Dealing with rejection from dream colleges
Published 12:00 am, Thursday, January 21, 2016
With the college application process all but over, many high school seniors now face the inevitable fear of getting a thin envelope containing a rejection from their dream school.
Dr. Aaron Krasner, adolescent transitional living service chief at Silver Hill Hospital, said while the rejection from their desired school will hurt, parents can help by helping put in it perspective.
“High school juniors and seniors have college on the brain and many kids are emotionally, socially and intellectually prepared for what happens but some are not,” Krasner said. “The difficulties around applying to and being accepted to college can bring a lot of family issues and individual issues for the kid to the forefront.”
Krasner said the negative letters offer a silver lining and opportunity for parents and teenage students nearing adulthood to grapple with important issues.
“Do not let the college rejection letter go to waste — it is a strange blessing,” Krasner said. “It can help calibrate and focus the educational hopes and aspirations of kids and parents, it can help kids and parents get on the same page about college, and it can be a catalyst for the beginning of a new perhaps more reality based communication style between parents and kids.”
Krasner said parents can help children move past the disappointment by offering them some positive advice:
Don’t take it personally: College admissions are very competitive, but students should not consider a rejection to be a judgment on their value as a person or student.

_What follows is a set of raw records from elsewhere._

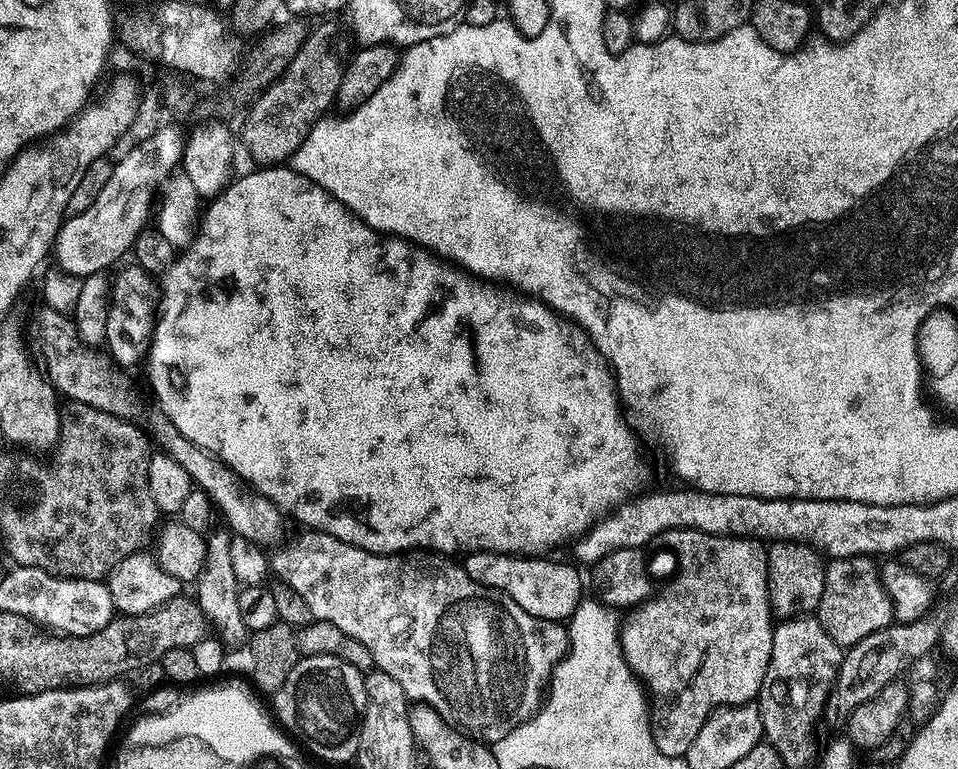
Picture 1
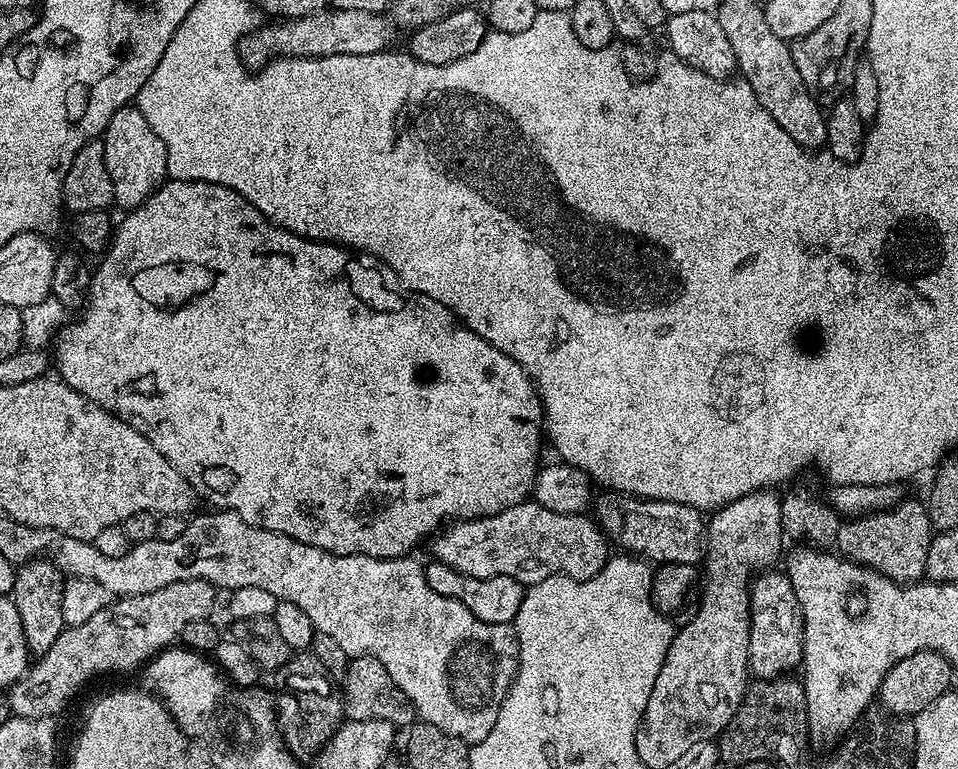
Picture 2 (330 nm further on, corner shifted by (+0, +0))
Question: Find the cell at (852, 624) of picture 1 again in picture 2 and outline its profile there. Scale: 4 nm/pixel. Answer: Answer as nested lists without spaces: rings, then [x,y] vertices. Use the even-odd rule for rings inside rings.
[[[903,500],[881,512],[845,519],[836,532],[839,555],[864,568],[872,568],[901,586],[919,581],[925,575],[926,554],[934,535],[927,507],[921,501],[919,504],[916,500]]]

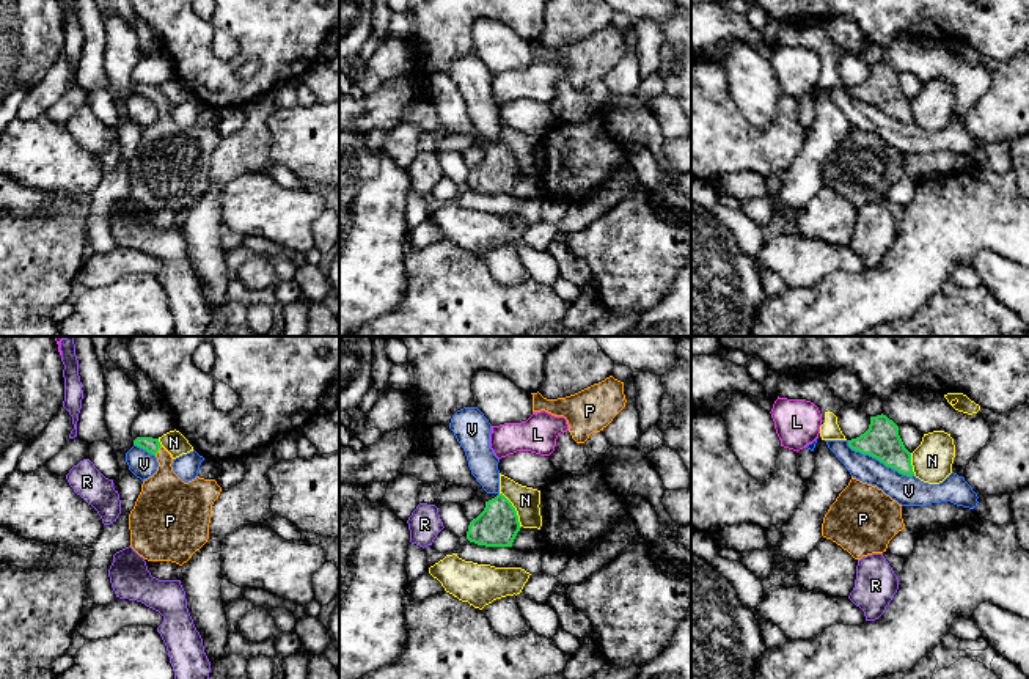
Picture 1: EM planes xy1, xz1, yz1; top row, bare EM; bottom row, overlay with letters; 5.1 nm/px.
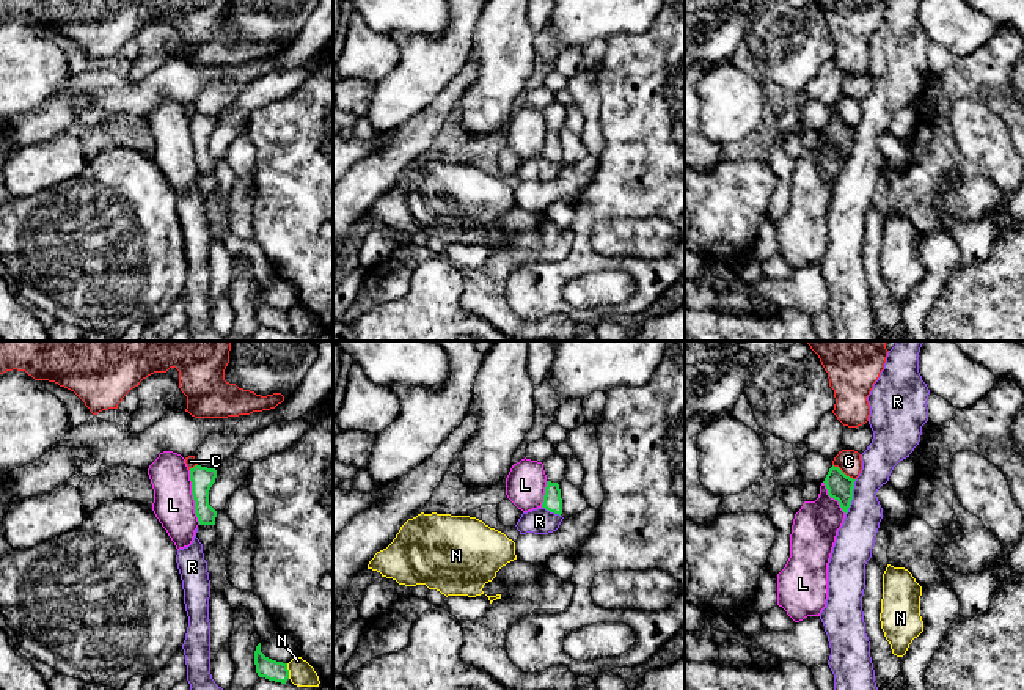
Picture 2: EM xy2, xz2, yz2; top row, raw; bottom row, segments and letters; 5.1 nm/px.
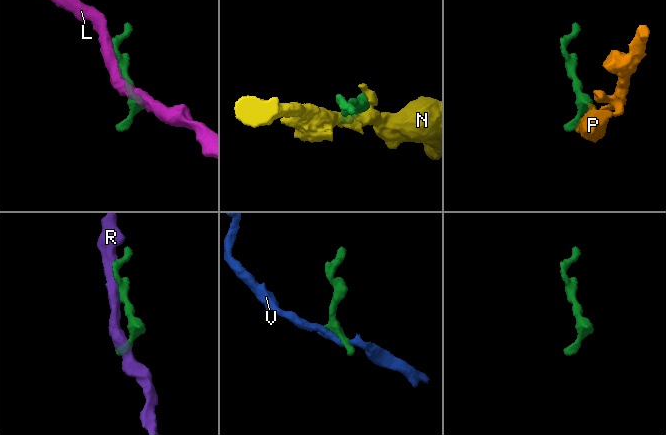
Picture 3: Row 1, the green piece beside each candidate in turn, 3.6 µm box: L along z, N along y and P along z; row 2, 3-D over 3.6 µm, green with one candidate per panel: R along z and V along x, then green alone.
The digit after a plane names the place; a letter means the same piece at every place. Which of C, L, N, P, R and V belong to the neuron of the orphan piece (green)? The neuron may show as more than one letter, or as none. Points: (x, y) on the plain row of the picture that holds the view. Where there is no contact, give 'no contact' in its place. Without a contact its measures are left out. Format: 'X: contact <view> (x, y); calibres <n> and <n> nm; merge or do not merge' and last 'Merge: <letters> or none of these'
C: contact yz2 (842, 120); calibres 130 and 120 nm; do not merge
L: contact xy2 (193, 145); calibres 120 and 220 nm; do not merge
N: contact xz1 (514, 157); calibres 220 and 140 nm; do not merge
P: contact xy1 (157, 98); calibres 80 and 240 nm; merge
R: contact yz2 (852, 145); calibres 130 and 200 nm; do not merge
V: contact yz1 (878, 107); calibres 190 and 160 nm; do not merge
Merge: P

Remind students that admission officials use many criteria when accepting some students and rejecting others to achieve their view of the right balance of different types of people.
Discuss why they shouldn’t be embarrassed: In college applications as in their dealings with other, some rejection is inevitable. Emphasize how rejection is the outcome of pursuing goals —a very healthy thing to do.
Focus on the positive: Do things to help your child get excited about the schools they did get into and move on from the disappointment. Try to offer examples from your own life when things didn’t go as planned, but the overall result was positive.